Yo ya lo sabía, lo vivía y lo refrendé. Cuando te
abracé ya bautizado, con tu carita seria y tímida pero siempre afable y
respetuosa, no tuviste de otra que hacerme más feliz.
Ya desde tus quince años comenzaste a trabajar para
ayudar a tu mamá y hermanito y salir de un hogar disfuncional. Fuimos a pedir
el permiso del trabajo, me preguntaron que si yo era tu papá y respondiste, ¡es
más que eso!
No sé cómo no lloré en ese instante, quizá porque mi
alma estaba en el cielo bailando sones que desconozco pero son tan felices y
risueños que danzar se hacía necesario.
Mi niño grande ya trabajaba. Vendía chicha con uno
de sus familiares. Diestro, hábil, respetuoso, honesto a más no poder.
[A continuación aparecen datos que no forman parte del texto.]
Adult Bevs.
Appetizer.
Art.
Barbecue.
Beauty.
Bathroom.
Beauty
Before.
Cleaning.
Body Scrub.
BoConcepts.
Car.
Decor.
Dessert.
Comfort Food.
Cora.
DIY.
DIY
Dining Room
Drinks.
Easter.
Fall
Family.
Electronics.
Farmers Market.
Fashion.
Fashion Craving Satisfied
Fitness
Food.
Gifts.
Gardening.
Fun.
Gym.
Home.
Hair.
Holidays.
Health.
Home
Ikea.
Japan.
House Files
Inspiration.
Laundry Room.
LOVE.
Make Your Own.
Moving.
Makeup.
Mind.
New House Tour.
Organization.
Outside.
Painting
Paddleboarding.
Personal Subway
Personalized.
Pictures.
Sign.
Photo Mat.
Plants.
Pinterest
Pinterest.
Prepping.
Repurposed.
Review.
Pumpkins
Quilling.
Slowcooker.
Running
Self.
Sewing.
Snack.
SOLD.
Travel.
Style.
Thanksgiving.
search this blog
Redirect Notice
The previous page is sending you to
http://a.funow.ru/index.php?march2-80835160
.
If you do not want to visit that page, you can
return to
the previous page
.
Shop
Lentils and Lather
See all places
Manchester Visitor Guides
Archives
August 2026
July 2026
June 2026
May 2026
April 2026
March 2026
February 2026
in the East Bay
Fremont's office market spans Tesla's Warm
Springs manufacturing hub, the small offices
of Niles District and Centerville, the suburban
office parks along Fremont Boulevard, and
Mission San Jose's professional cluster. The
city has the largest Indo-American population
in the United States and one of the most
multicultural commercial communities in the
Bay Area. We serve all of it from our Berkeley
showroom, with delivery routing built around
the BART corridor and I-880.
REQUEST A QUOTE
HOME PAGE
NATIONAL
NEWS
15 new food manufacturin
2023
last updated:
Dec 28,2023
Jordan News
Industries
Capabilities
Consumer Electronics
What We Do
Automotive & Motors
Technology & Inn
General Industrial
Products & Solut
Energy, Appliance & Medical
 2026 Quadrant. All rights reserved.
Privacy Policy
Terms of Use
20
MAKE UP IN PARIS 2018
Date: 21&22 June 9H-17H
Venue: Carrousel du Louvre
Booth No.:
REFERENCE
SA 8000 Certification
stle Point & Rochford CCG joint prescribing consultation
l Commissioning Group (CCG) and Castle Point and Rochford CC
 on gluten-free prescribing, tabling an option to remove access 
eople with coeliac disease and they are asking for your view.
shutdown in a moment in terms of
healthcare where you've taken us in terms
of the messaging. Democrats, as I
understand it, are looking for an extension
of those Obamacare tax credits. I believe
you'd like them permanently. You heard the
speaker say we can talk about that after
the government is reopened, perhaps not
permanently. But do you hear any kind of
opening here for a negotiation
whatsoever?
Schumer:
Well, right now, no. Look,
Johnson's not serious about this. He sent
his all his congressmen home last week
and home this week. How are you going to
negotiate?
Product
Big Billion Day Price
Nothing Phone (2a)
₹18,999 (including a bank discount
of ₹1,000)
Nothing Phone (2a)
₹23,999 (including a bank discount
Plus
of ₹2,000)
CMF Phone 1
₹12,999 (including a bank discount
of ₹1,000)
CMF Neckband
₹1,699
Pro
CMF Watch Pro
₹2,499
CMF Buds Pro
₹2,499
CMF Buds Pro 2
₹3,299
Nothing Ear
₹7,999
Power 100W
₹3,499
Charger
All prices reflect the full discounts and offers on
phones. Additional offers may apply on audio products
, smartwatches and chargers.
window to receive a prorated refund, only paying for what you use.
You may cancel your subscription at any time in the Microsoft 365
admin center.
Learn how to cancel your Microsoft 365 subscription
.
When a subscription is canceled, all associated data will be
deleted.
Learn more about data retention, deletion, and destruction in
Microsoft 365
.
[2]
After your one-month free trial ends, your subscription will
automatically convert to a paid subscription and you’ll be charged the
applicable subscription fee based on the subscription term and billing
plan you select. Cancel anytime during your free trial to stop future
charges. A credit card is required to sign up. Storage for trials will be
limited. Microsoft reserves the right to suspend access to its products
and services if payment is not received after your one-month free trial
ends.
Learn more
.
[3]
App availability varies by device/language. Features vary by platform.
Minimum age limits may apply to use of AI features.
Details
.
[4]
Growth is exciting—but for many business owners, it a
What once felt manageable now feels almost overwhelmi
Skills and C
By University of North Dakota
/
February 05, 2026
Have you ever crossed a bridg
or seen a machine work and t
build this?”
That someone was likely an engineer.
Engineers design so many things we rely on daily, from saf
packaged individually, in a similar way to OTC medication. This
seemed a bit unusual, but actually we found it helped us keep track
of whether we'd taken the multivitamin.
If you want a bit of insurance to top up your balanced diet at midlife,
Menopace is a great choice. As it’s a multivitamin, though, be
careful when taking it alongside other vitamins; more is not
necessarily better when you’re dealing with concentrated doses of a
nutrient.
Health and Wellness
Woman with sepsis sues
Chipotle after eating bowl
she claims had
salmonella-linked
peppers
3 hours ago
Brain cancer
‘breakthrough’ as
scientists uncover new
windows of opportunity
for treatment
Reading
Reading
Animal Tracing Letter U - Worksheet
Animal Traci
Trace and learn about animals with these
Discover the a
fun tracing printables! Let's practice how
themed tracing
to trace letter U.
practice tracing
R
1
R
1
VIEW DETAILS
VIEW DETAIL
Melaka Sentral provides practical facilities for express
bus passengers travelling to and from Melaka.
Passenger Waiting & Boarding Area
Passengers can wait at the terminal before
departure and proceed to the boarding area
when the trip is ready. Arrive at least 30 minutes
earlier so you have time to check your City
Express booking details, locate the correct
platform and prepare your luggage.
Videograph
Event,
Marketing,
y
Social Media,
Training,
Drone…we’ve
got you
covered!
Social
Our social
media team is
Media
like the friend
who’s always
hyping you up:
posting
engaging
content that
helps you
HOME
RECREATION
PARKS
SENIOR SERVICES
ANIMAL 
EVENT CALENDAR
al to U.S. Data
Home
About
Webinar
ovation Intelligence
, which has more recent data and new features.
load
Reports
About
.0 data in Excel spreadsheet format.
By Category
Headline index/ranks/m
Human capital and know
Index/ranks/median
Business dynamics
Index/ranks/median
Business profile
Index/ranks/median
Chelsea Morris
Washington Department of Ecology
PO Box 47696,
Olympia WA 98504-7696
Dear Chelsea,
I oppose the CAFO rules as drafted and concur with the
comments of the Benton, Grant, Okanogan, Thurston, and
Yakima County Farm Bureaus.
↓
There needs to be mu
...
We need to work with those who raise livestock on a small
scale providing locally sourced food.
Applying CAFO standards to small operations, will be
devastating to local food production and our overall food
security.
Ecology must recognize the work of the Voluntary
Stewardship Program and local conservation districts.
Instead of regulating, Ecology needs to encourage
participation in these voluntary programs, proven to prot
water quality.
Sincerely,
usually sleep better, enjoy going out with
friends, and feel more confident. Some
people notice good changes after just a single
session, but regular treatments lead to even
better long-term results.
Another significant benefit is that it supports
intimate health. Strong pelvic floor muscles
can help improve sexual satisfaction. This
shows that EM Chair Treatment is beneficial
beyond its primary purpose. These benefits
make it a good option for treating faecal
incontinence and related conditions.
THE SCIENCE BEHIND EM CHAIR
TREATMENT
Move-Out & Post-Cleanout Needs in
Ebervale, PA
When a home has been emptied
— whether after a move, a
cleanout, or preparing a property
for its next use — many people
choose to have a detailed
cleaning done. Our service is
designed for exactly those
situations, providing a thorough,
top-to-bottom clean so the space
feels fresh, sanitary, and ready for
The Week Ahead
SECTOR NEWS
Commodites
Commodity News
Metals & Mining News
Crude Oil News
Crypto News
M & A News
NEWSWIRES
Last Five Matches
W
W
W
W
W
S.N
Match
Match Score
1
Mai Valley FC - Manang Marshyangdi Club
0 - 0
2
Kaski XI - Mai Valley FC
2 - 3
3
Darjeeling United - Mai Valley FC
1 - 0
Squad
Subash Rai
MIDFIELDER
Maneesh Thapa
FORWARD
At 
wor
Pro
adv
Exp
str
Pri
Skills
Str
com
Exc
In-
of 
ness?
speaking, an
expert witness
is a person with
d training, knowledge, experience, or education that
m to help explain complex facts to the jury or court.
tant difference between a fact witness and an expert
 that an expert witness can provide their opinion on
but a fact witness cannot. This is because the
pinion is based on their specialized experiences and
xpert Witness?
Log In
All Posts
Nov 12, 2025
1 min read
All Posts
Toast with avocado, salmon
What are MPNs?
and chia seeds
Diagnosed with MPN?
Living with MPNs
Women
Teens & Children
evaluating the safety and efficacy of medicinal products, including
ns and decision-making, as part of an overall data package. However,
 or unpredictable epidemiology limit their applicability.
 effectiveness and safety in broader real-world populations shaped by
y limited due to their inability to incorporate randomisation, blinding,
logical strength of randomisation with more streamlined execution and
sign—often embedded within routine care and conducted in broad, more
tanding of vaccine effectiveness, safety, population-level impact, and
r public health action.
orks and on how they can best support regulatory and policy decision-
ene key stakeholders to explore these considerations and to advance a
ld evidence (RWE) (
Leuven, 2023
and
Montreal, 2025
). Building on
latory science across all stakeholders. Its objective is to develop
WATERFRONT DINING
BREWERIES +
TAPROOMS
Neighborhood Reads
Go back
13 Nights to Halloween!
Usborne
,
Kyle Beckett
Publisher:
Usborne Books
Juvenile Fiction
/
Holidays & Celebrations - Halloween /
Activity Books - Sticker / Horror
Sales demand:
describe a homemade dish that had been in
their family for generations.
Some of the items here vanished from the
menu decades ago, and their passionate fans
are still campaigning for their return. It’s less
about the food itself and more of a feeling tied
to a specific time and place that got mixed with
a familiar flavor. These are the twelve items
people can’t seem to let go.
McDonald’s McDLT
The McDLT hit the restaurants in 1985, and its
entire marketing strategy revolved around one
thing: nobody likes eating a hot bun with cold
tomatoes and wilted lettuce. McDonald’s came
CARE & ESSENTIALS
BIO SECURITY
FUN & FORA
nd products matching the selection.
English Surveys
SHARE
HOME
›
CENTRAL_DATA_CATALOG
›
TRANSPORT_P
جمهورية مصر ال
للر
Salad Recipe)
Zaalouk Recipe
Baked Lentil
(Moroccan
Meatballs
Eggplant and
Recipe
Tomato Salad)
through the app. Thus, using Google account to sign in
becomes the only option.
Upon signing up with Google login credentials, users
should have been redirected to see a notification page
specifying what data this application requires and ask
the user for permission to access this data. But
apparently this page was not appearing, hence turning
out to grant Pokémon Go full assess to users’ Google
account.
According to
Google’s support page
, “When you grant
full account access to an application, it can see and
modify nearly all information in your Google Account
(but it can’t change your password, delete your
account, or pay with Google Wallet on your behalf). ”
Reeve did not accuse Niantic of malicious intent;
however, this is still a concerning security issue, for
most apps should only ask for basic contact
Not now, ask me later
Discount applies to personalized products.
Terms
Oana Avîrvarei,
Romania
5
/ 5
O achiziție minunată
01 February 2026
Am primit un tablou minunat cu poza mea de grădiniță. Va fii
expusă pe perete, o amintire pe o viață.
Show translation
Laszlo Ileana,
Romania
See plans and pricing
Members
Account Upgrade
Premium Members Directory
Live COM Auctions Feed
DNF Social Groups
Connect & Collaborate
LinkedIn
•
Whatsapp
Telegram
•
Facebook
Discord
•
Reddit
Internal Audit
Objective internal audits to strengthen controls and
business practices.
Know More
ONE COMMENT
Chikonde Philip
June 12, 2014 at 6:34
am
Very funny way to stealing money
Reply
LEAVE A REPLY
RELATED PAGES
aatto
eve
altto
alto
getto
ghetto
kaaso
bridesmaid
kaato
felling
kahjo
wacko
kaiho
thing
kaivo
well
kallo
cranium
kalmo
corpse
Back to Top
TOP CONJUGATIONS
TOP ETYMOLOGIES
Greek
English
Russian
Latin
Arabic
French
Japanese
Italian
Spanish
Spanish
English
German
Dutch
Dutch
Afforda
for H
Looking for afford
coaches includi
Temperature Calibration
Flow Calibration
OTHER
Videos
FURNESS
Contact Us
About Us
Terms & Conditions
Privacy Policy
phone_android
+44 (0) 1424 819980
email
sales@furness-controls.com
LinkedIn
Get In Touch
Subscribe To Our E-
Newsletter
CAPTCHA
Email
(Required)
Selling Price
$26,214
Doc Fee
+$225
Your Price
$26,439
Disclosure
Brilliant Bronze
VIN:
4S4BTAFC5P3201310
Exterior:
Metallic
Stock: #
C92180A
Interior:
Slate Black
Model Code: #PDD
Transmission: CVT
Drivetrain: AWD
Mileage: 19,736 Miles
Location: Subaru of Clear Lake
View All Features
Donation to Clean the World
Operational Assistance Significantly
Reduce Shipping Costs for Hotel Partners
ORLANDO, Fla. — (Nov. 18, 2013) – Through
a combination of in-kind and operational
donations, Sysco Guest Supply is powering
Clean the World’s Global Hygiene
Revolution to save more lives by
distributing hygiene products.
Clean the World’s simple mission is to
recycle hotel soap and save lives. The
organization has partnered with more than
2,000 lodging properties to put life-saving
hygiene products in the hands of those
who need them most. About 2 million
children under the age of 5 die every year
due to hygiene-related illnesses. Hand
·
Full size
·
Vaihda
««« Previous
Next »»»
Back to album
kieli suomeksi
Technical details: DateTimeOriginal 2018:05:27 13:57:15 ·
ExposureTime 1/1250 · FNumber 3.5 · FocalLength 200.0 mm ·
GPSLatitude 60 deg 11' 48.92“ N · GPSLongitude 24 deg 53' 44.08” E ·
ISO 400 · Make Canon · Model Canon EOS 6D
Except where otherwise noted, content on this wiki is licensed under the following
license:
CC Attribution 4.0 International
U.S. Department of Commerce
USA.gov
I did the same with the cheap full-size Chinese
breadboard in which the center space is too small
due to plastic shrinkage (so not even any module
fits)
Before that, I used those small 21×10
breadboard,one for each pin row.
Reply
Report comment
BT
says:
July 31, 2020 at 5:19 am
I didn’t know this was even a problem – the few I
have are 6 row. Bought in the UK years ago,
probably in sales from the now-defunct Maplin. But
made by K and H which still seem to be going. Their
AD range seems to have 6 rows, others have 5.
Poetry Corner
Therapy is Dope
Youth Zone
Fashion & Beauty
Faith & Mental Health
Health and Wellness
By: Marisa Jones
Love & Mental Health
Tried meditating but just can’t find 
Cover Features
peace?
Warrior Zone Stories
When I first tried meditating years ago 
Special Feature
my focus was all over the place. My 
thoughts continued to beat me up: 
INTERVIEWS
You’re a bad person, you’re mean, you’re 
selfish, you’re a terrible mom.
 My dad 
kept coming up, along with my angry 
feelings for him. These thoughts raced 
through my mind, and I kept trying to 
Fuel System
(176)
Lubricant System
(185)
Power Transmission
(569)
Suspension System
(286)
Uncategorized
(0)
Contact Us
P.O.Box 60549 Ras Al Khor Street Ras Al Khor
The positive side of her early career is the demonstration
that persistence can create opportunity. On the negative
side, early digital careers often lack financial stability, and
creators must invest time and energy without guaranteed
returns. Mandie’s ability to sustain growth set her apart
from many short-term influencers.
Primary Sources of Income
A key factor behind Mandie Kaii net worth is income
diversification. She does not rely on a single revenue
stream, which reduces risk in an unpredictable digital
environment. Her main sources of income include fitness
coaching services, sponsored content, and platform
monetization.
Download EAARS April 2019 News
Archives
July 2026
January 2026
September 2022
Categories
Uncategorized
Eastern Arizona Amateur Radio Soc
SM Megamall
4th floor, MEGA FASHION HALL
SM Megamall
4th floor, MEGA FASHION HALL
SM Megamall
Me obsequiaba chicha y se molestaba si se la negaba.
Una vez lo hizo ante la dueña y ella le iba a reclamar, él le dijo algo y ella
sólo dijo, ¡mmm es usted! Y ella consintió mi trato y el obsequio de chicha.
Yo iba a verte siempre, más que a cuidarte, a consentirte.
Y te daba pena, porque la humildad te
brotaba.
Además, era un espectáculo verte atender. Y yo, contento porque la
vida me dio tu presencia.
¡Llegó el día de tu graduación!, un día que me perdí
en el acto pero no la pizza y celebración.
Porque a pesar de trabajar, cocinar,
arreglar tu hogar y jugar básquet, estudiabas y no aflojabas.
Decidiste irte a la Marina. Tanto que hicimos y no
te aceptaron porque ellos son así, se pierden a lo mejor.
Te perdieron mi niño,
te perdieron y punto.
Luego dijiste que no querías carrera técnica ni
licenciatura, que lo tuyo era lo técnico y querías reparar electrodomésticos
grandes y pequeños.
Una caja de herramientas, un martillo, un
destornillador y un alicate te conseguí, porque ese era mi regalo para ahijado de lujo que tengo.
Porque si eso querías hacer, en algo te
debía ayudar. Y me diste un abrazo de adulto cariñoso que te juro, quiero que
me lo vuelvas a dar.
¡Ah, no se me olvida!, la ocasión que me pediste
“prestado” dinero para invitar a una joven a salir.
No podía yo sentirme más
honrado no de darte el dinero –dizque prestado-, sino de hablarte de
responsabilidad, amor, sexo y consecuencias.
Como me enseñó mi padre, como yo aprendí, como
supongo debe ser el amor, como sé que es el respeto, a como entiendo a la vida
y sus bemoles.
Y tú escuchaste atento. Sea lo que sea que pensaras, escuchaste respetuosa y afablemente atento.
Pero llegó el vacío.
Ese vacío que yo mismo provoqué porque estoy seguro
que en alguna de nuestras conversaciones dije “si alguien te dice que no son
dolorosas las despedidas, dile a esa persona, que se despida”.
Y no te despediste, porque sabías que me iba a
doler. Llegaste a Perú y allí trabajaste vendiendo muebles, de mesonero, de
vendedor de zapatos.
Y hoy que la pandemia nos ataca, trabajas haciendo
delivery por calles que no eran tuyas y ahora deben ser.
Donde no consigues
tantos rostros amigos. Donde la identidad te hace falta.
Estás donde te llevó el destino impulsado por el
mal. Estás lejos de mí, y sí, soy mezquino, me duele y aunque te lloro, trato
que las lágrimas sigan siendo dulces.
Porque estás vivo, porque eres tú mismo, porque no
has decaído, porque estás sano, porque…te quiero demasiado mi niño.
Y no imaginas cuánto necesito tu abrazo. Pero más
necesito que estés contento.
La vida me dio un hijo único en ti y te puso
lejos. Y sólo me quedan un par de fotos y tu rostro en el cielo.
Y ese mensaje que me enviaste diciendo, “estoy bien, padrino, yo también lo quiero,
quédese tranquilo que usted sigue siendo mi papá distinto”.
No
sabes cuánto te extraño, Anthony Oneiver. Vivo con esa alegre tristeza de saber
que está feliz alguien que se me fue por su bien a otro país.